**Job item**
Lines holding the word "conducta" are the ones to copy from the data below.

=== Data supplied ===

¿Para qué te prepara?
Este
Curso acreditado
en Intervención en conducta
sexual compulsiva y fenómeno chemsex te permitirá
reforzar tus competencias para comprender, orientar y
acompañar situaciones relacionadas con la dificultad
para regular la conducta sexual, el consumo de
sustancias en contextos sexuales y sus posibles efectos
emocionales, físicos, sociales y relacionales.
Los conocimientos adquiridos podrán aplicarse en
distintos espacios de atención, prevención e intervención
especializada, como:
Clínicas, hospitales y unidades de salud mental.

===

**Answer to the problem**
en Intervención en conducta
para regular la conducta sexual, el consumo de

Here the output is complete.